The truth is that stem cell therapy is still in the experimental stage, except for a very few FDA-approved treatments for conditions such as diseases of the blood, some types of cancer, and immune system disorders. Maybe someday stem cells will become an important part of the way we manage other illnesses—but that day is not here yet. As of now, stem cell therapy is a work in progress, one that can even be dangerous to your health—especially for people who opt for unproven stem cell therapy instead of more tried-and-true treatments. It's not going to restore your vision, cure your erectile dysfunction, reverse or halt the effects of aging, or treat ALS.

Fortunately for the patients who were bilked by Dr. Henderson’s phony claims, the FTC was on the case and got consumers more than $500,000 in refunds.

Other stem cell companies and individuals have also drawn the scrutiny of the FTC. In late 2018, the agency publicly warned Genetech, Inc. of San Diego, California and its president, Edwin N. Pinos about marketing stem cell products without FDA approval. Some of the stem cell-derived treatments they sold "may have led to microbial contamination, potentially causing serious blood infections in patients." 

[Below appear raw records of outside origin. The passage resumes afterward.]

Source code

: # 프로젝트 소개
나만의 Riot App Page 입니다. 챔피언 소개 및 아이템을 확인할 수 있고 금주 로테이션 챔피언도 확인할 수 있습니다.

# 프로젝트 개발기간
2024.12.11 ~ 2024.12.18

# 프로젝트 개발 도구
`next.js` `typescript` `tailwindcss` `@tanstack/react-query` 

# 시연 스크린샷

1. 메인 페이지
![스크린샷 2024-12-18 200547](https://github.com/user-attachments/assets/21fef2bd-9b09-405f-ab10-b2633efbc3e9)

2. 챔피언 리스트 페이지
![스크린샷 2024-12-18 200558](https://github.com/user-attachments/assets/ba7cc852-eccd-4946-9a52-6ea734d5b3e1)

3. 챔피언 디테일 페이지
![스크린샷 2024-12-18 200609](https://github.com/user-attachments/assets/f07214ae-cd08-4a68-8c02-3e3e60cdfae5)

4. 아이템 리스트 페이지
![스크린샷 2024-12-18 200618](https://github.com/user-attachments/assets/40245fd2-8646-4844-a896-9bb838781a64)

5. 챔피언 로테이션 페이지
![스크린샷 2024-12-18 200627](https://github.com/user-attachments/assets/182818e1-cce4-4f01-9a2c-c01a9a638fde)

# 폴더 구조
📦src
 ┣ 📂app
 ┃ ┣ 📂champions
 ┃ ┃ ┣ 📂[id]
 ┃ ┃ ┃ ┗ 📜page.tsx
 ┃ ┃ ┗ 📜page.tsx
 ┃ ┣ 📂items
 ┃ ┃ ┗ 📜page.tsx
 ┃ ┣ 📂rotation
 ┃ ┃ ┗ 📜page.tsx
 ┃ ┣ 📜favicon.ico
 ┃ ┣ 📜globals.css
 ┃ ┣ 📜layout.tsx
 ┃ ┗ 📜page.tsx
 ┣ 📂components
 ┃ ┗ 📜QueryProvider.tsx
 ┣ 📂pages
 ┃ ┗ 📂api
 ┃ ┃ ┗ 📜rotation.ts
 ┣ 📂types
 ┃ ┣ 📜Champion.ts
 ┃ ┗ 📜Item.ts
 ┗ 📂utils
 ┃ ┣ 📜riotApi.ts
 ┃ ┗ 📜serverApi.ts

How should you go about protecting yourself and your family from stem cell quacks and charlatans? You can start with a little skepticism and a lot of common sense. If something seems to be a “miracle cure” for one or many different health conditions, it’s likely to be a scam. Dr. Henderson’s promotional materials provide a textbook example:

Lives are being saved, the blind see, the crippled walk and the patients with heart, lung, kidney and nerve diseases can alter the course of their suffering with a simple therapy [that] lasts for years and impacts their lives NOW!

If you read ad copy like that, run! There’s a scammer after you.